◆ TASK PROMPT: How many lines below contain the string "stored"? Reply with the figure and no further words.

◆ Data items:

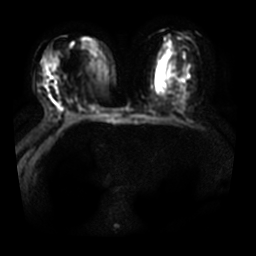
Breast MRI, one axial slice. Position 15 of 31 along the scan axis. Diffusion-weighted series; image 2 of 4 stored at this slice position (different b-values; order by instance number). 3 T. 5 mm slice thickness. 256 × 256 image matrix, field of view 350 × 350 mm. Female patient.
Structures marked on this image (expert manual segmentation):
- tumour on diffusion-weighted imaging: box from (x=44, y=59) to (x=54, y=79) px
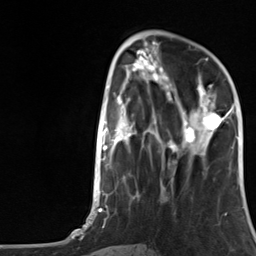
Breast MRI, one axial slice. Cropped to one breast. Dynamic contrast-enhanced series, time point 2 of 7 at this slice position (early post-contrast). 3 T. TE 1.8 ms, TR 4.7 ms. 1.3 mm slice thickness. 256 × 256 image matrix. Female patient.
Annotated regions visible in this slice (semi-automatic segmentation, software-assisted and operator-edited):
- enhancing-tissue mask used for the functional tumour volume (all voxels passing the contrast-enhancement thresholds inside the analysis volume; usually the tumour): box from (x=175, y=84) to (x=230, y=153) px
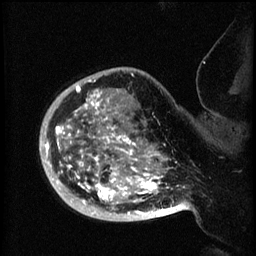
Breast MRI (dynamic contrast-enhanced), one sagittal slice. Position 50 of 60 along the scan axis. 3 images stored at this slice position (order not interpretable as contrast timing). 1.5 T. TE 4.2 ms, TR 8.2 ms. 2 mm slice thickness. 256 × 256 image matrix. Patient: female, 50 years.
Structures marked on this image (semi-automatic segmentation, software-assisted and operator-edited):
- analysis volume of interest (the breast-tissue region the enhancement analysis was run in; not a lesion): bounding box [x1, y1, x2, y2] px = [44, 72, 173, 219]
- tumour enhancement mask (voxels above the 70 % enhancement threshold inside the analysis volume of interest): [45, 80, 173, 217]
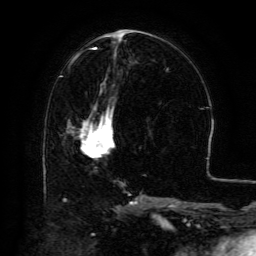
Breast MRI (dynamic contrast-enhanced), one axial slice; position 60 of 134 along the scan axis; cropped to one breast; dynamic contrast-enhanced series, time point 2 of 6 at this slice position (early post-contrast); 3 T; TE 4.8 ms, TR 9.1 ms; 1.2 mm slice thickness; 256 × 256 image matrix, field of view 180 × 180 mm. Female patient.
Structures marked on this image (semi-automatically segmented with operator editing):
- enhancing-tissue mask used for the functional tumour volume (all voxels passing the contrast-enhancement thresholds inside the analysis volume; usually the tumour): bounding box <80,107,114,154> (left, top, right, bottom; pixels)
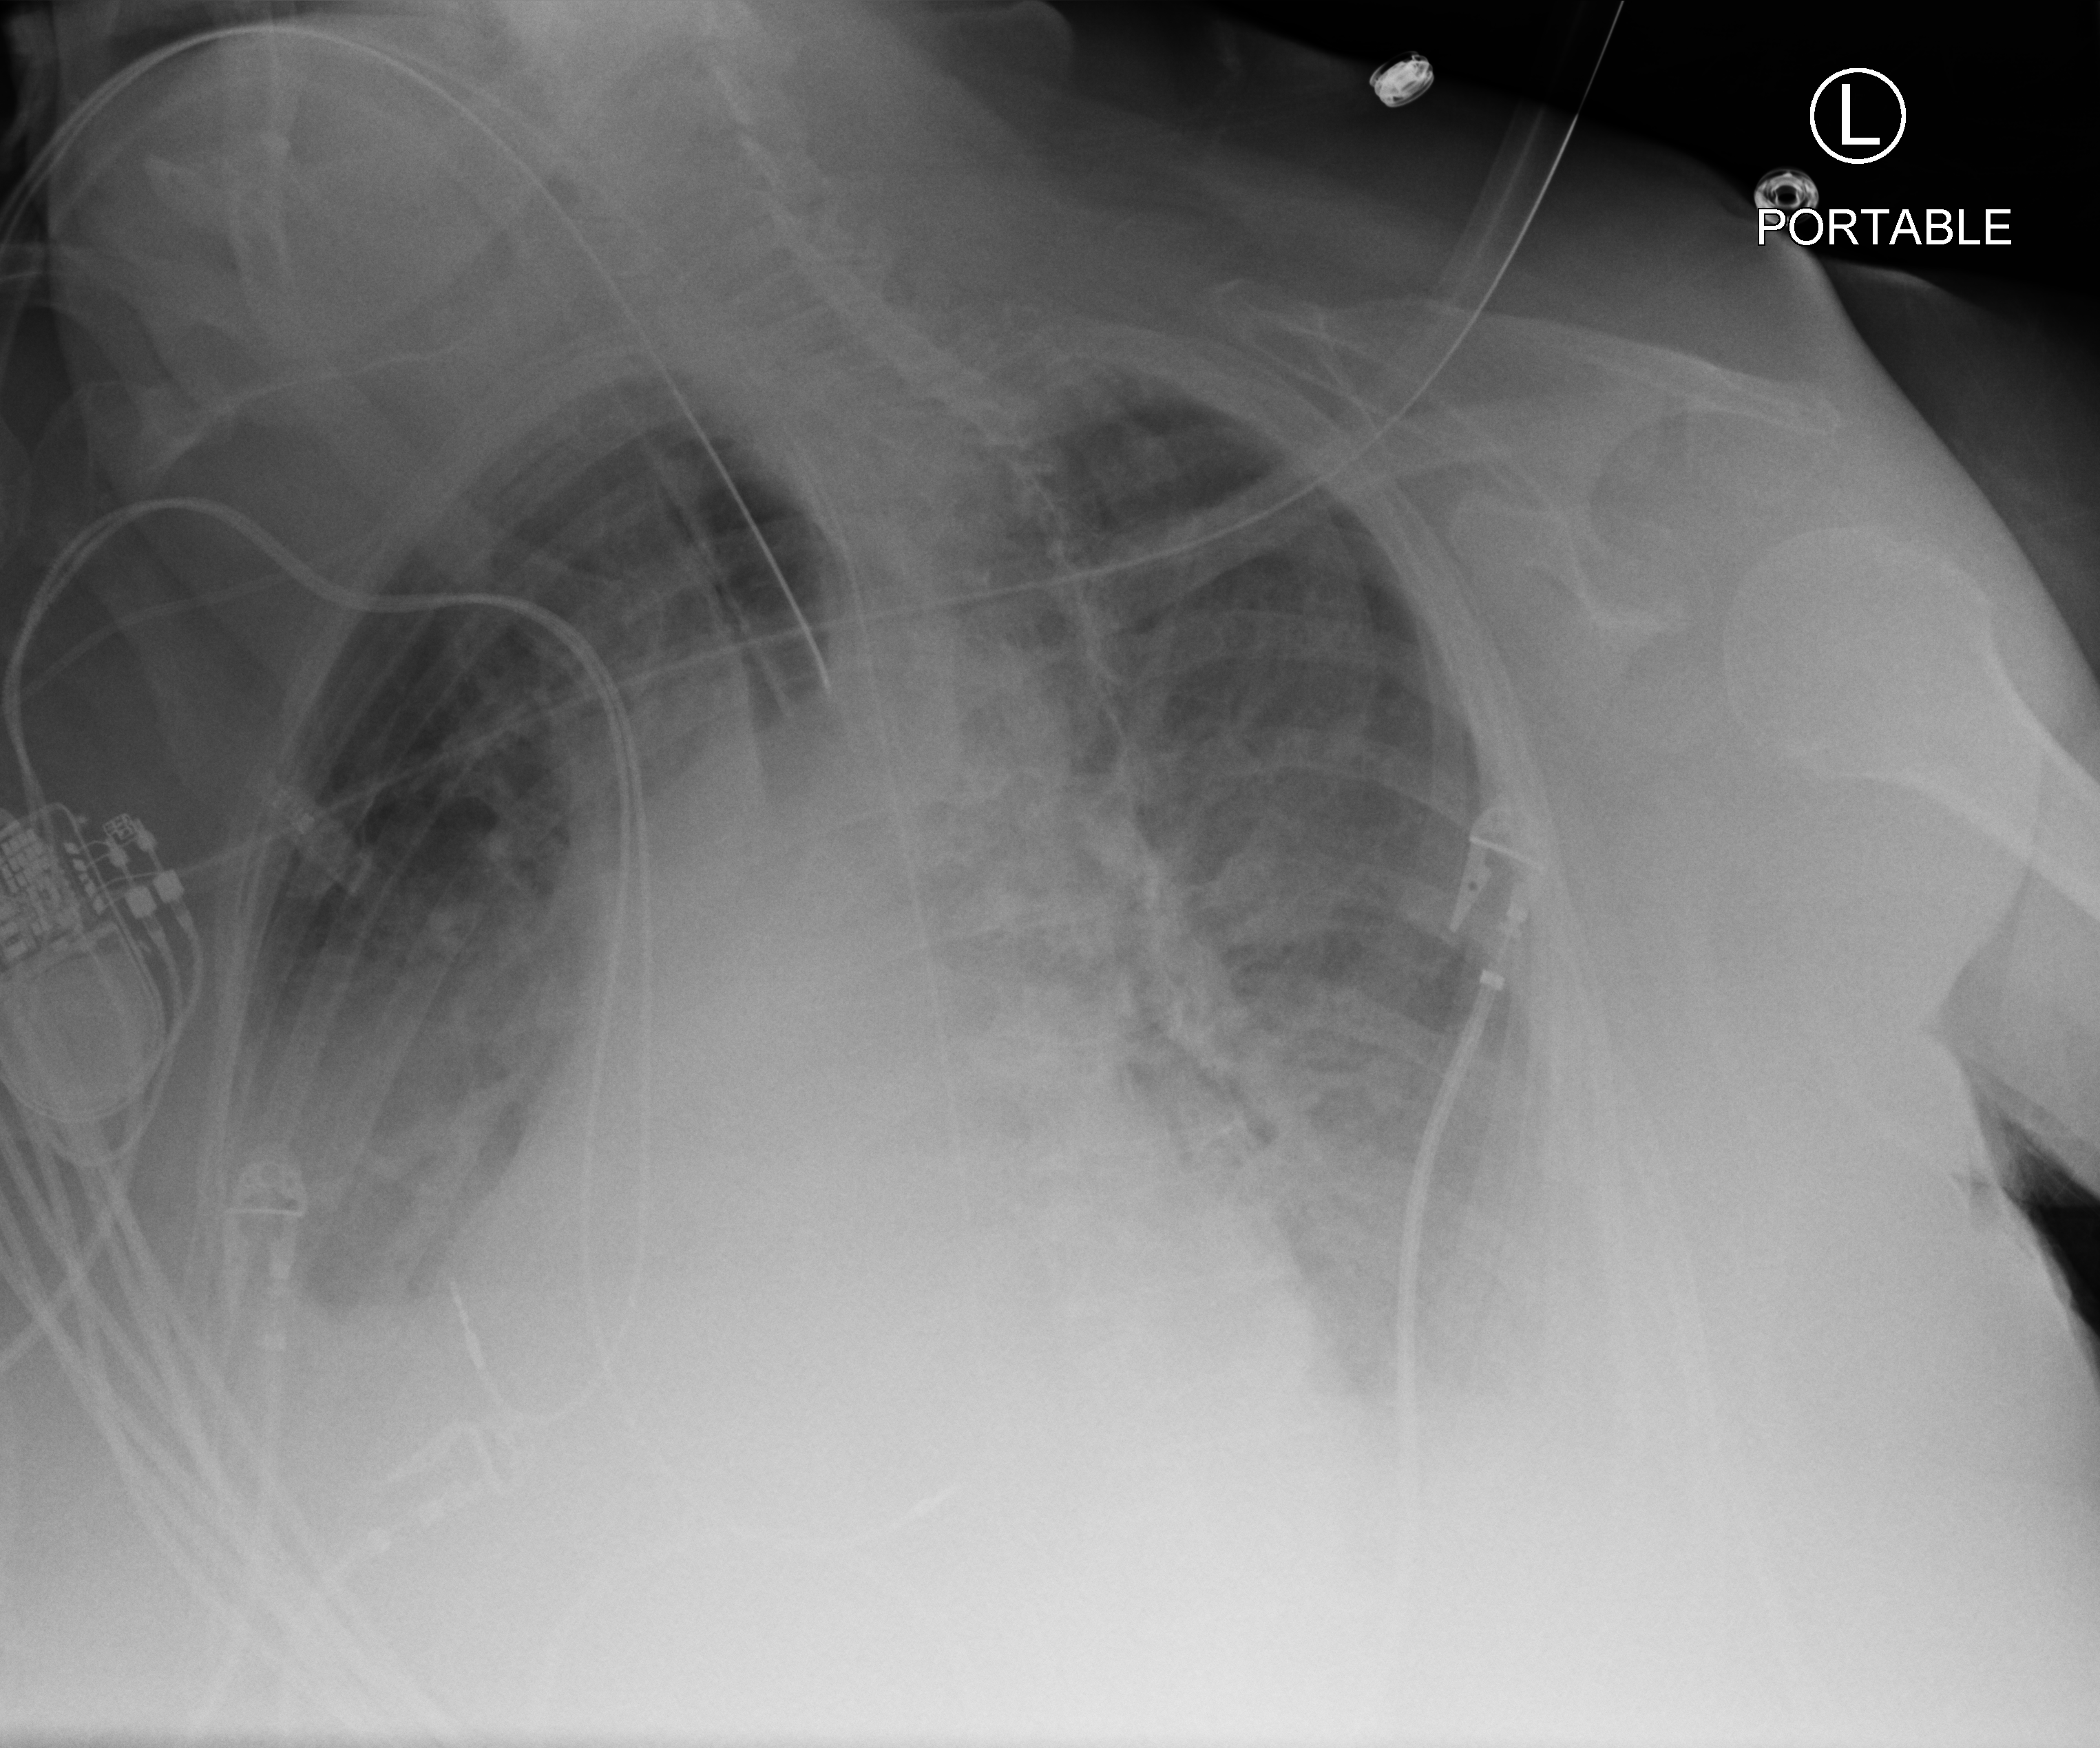
Chest X-ray (portable); anteroposterior (AP) projection. Patient hospitalised with COVID-19; female, aged 75–90 years.
Admission-level facts for this patient (not findings on this image; timing relative to this image not recorded):
- mechanically ventilated during this hospital stay: yes
- other chronic lung disease (admission record): yes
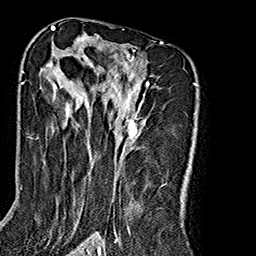
Breast MRI (dynamic contrast-enhanced), one axial slice. Position 110 of 160 along the scan axis. Cropped to one breast. Dynamic contrast-enhanced series, time point 2 of 7 at this slice position (early post-contrast). 1.5 T. TE 2.7 ms, TR 5.1 ms. 1 mm slice thickness. 256 × 256 image matrix. Female patient.
Structures marked on this image (semi-automatic segmentation, software-assisted and operator-edited):
- enhancing-tissue mask used for the functional tumour volume (all voxels passing the contrast-enhancement thresholds inside the analysis volume; usually the tumour): bounding box (x1, y1, x2, y2) in pixels: (47, 37, 163, 240)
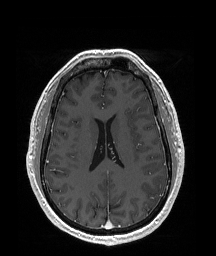
Brain MRI from a brain-tumour surgery series, one axial slice. T1-weighted post-contrast. 216 × 256 image matrix. From the clinical record (not read from this slice): histopathology: Glioblastoma; WHO grade: 4; IDH mutation: no; tumour location: Left Temporal Parietal.
Outlined on this slice (outlined manually by an expert reader):
- tumour: box from (x=142, y=179) to (x=164, y=209) px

◆ FINAL ANSWER: 2